In honor of Tuesday night’s Bedford Playhouse screening of Bad Day at Black Rock, HE is re-posting (second time within the last 12 months!) a riff about Anne Francis‘s Liz Wirth character not (heh-heh) getting any, or at least being indifferent to the concept, due to where she lives.
The original HE posting appeared on 11.15.24:
Bad Day at Black Rock (‘55) is a good, strong John Sturges film except for one thing. Nobody in that tiny little desert backwater is doing Anne Francis.
It makes no sense that Francis would even be there, as a woman this fetching would never settle for a grim existence in a dinky little ghost town like this. Life is short — you have to go for the gusto and the goodies.

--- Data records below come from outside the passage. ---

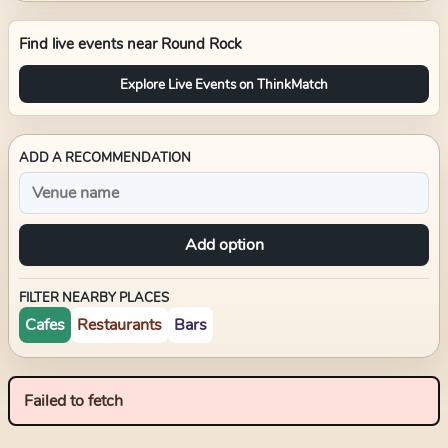
Find live events near
Round Rock
Explore Live Events on ThinkMatch
ADD A RECOMMENDATION
Add option
FILTER NEARBY PLACES
Cafes
Restaurants
Bars
Failed to fetch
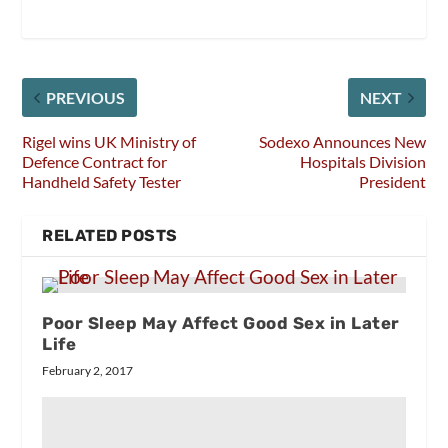
PREVIOUS
NEXT
Rigel wins UK Ministry of
Sodexo Announces New
Defence Contract for
Hospitals Division
Handheld Safety Tester
President
RELATED POSTS
Poor Sleep May Affect Good Sex in Later
Life
February 2, 2017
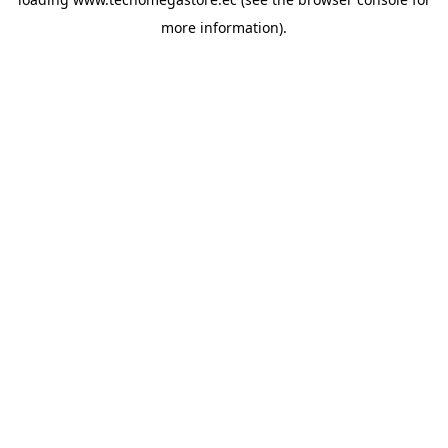
more information).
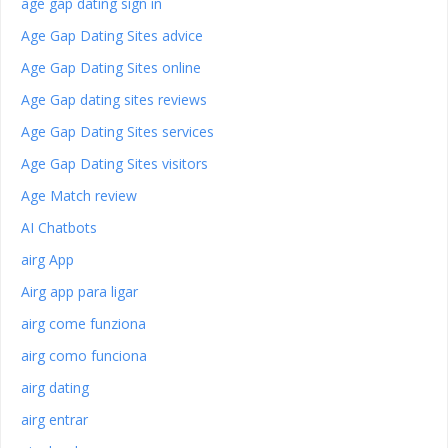
age gap dating sign in
Age Gap Dating Sites advice
Age Gap Dating Sites online
Age Gap dating sites reviews
Age Gap Dating Sites services
Age Gap Dating Sites visitors
Age Match review
AI Chatbots
airg App
Airg app para ligar
airg come funziona
airg como funciona
airg dating
airg entrar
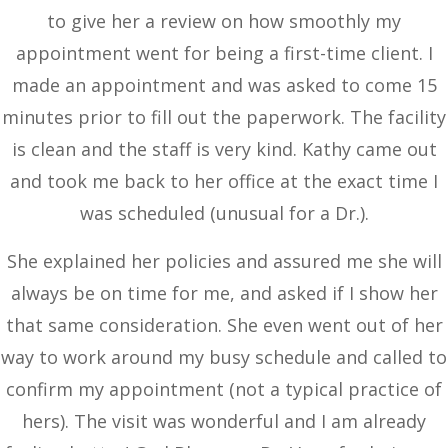
to give her a review on how smoothly my
appointment went for being a first-time client. I
made an appointment and was asked to come 15
minutes prior to fill out the paperwork. The facility
is clean and the staff is very kind. Kathy came out
and took me back to her office at the exact time I
was scheduled (unusual for a Dr.).
She explained her policies and assured me she will
always be on time for me, and asked if I show her
that same consideration. She even went out of her
way to work around my busy schedule and called to
confirm my appointment (not a typical practice of
hers). The visit was wonderful and I am already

But even if you accept that Francis’s “Liz Wirth” would be content to live in this dusty hell hole, human nature dictates that someone in that miserable hamlet would’ve stepped up to the plate and said to her, “I’m your man…really. We can make beautiful music together and have all kinds of nice plants on the patio.”
Someone always steps up and seals the deal in these situations. It happened in each and every cave settlement in prehistoric times, in every village in ancient Judea, in every clay-hut, grass-roof settlement in medieval Europe. Not that a knockout like Francis would’ve rubbed shoulders with everyday European villagers or Judeans or cave-dwellers.
The fact that director John Sturges never addressed this reality — Francis not only being unattached but none of the dudes even applying for the position — tells you something about the funny-looking Sturges, who might’ve been an egghead brother of Richard Kiel except shorter, and with a high forehead. It suggests he wasn’t much of a hound in his youth or that he tried his luck with women but wasn’t very successful.
If I was Spencer Tracy, I would’ve sized things up and sauntered over to Robert Ryan or Lee Marvin or Walter Brennan or Wirth’s brother Pete, who works at the hotel, and said, “Are you telling me that no one’s giving Anne the high, hard one, or at least trying to? Because that really goes against basic human nature.“
Anne Francis passed in 2011 at age 80.